Because Athena’s business model is based on revenue cycle management, and the clinical software is a means to acquire better financial data, they do not have to charge money for the software itself. They can sell it as a service. In fact, my understanding of the revenue model is that AthenaHealth makes money off the increased collections – they are so confident they can optimize your practice that they go at risk during the implementation. This represents one of the new school business models that I had previously described as part of the Software Value Chain evolution. As the features and functions of healthcare IT continue to become commoditized, it will be the new school companies with new school business models that will be able to adapt to the disruption uninterrupted.

So my question for Fred to ask Jonathon is this: “Hey JB, since you already have a software as a service business model, since you already have your hedgehog of optimizing the revenue cycle, why don’t you release your AthenaClinicals as an open source project?” All of your proprietary knowledge and intellectual property can safely be tucked away in your Athena Collector and AthenaEnterprise, but you can reap the whirlwind of innovation for your AthenaClinicals by open sourcing the code. The Athenista’s will be hero’s, an appreciative community will be an “army of messengers”, and I believe you will be surprised by the type and degree of unintended innovation around your open source software project. Based on your successful business and your successful brand, I believe that you could accelerate the creation of a public good that you have previously discussed by engaging a worldwide public of developers, users, and potential customers.

No one could claim you were Bush League, for making the Major League decision to go open source.

One comment on “Bush League: More Beer, Please!

  1. Anonymous says:

    It seems like athena’s new clinical offering is taking a page from their “utility” concept with their PMIS offering. Given the current and emerging clinical guidelines that EHRs will have to contain, having a truly “open source” EHR may not be practical on a broad scale. For a company like Medsphere, where you can get into a place like the VA and give them some religion – that is great. But athena is trying to target the ambulatory market, where 8O% of care in the US is delivered. 55% of docs are in groups of 1-3 – all small businesses. It’s athena’s unique value prop that has all of the industry buzzing – they could just be the ones to get those practices to adopt clinical systems on a broad scale. This is at least the buzz you hear on the street and read about in the mainstream media where athena is now covered consistently.

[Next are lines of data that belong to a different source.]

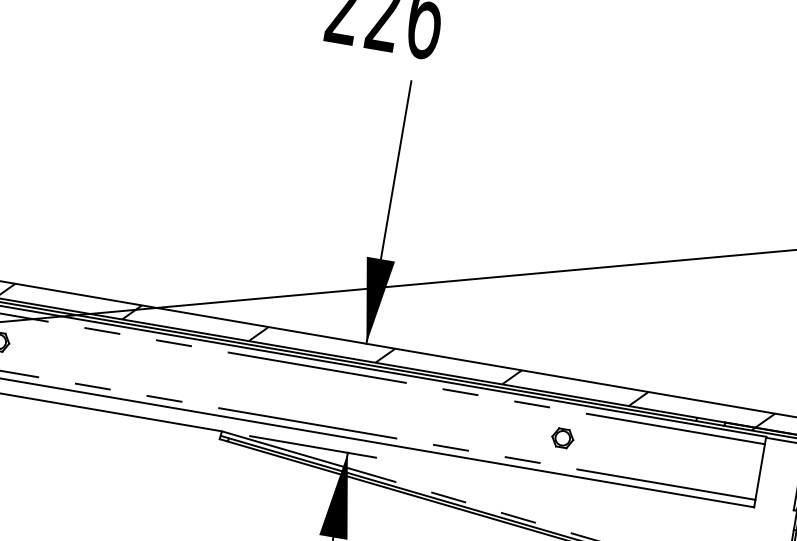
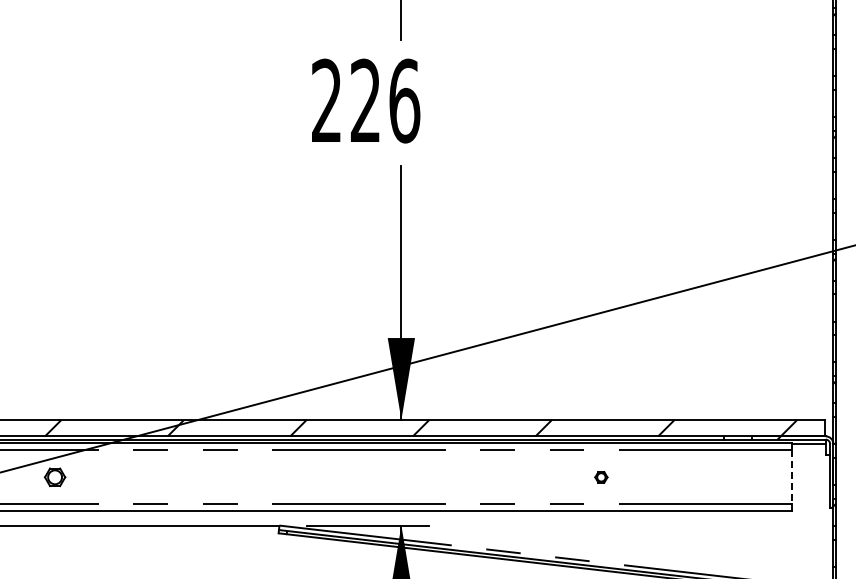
part: (562, 438) -> (601, 477), size x0.6
line: (760, 472) -> (792, 477), solid -> dashed

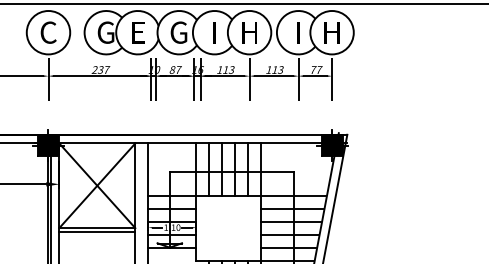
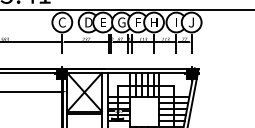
text: (105, 32) -> (88, 22), G -> D
text: (215, 32) -> (138, 22), I -> F
text: (331, 32) -> (191, 22), H -> J

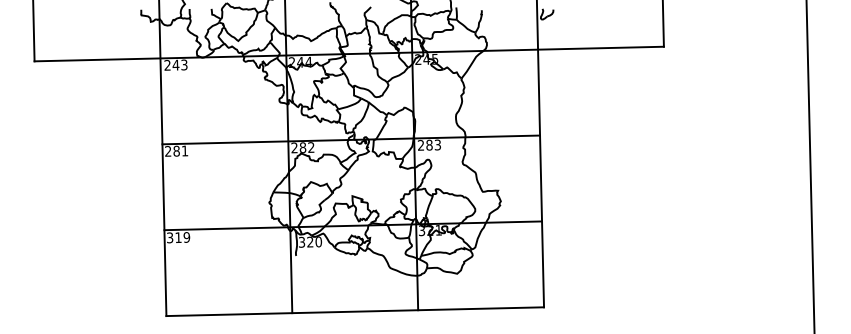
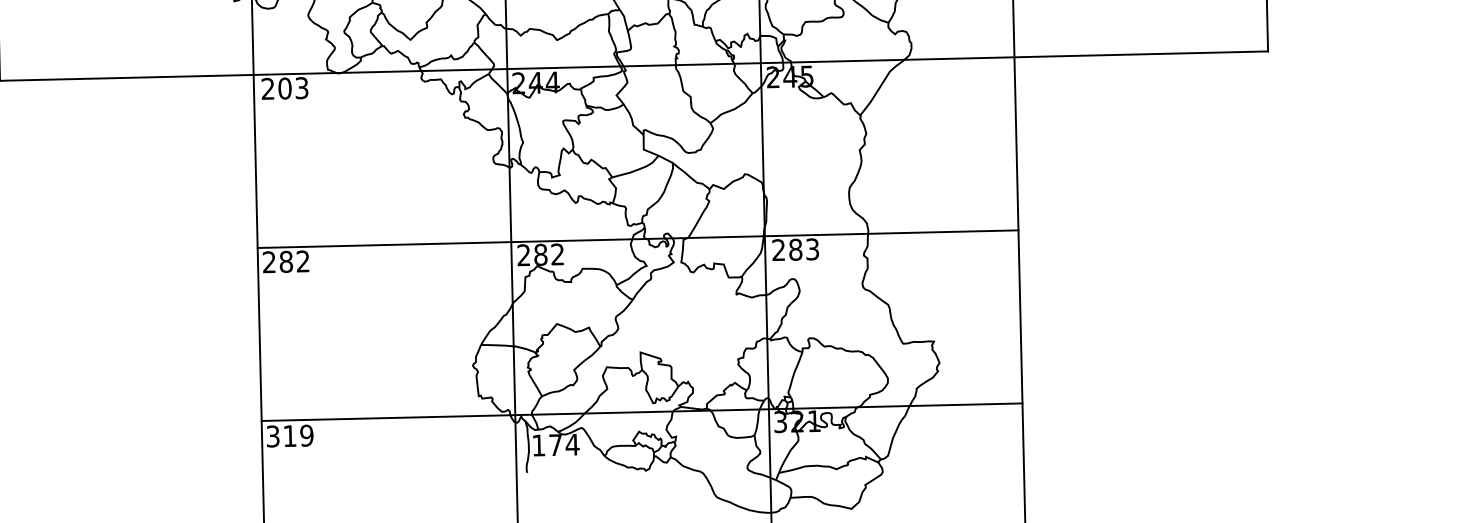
text: (175, 64) -> (283, 87), 243 -> 203
text: (184, 150) -> (302, 260), 281 -> 282
text: (310, 241) -> (555, 443), 320 -> 174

    As you touched on, and granted I am an investor not an IT wiz, athena’s EMR looks to provide all of the traditional features physicians expect from a traditional EMR software system but where athena takes it a step further than the Allscripts (MDRX) or Nextgens (QSII) is they convert the massive amounts of analog information found in a medical practice – faxes, phone calls, patient encounters, etc. – into continuously updated clinical profiles and workflows – a service offering!! This eliminates the paper and closes the loop on key clinical processes. They then provide continually updated payer-specific coding rules and E&M coding reviews, and help docs optimize reimbursement for practice-specific pay-for-performance (P4P) payer contracts. Plus, every incoming fax to a medical practice is converted into an electronic document via athenahealth.

    Maybe open source could have a role in their offering but I think they may just have the offering that gets as close to open source EMR but still allows the average doc to run their practice and not worry about code etc…just my two cents.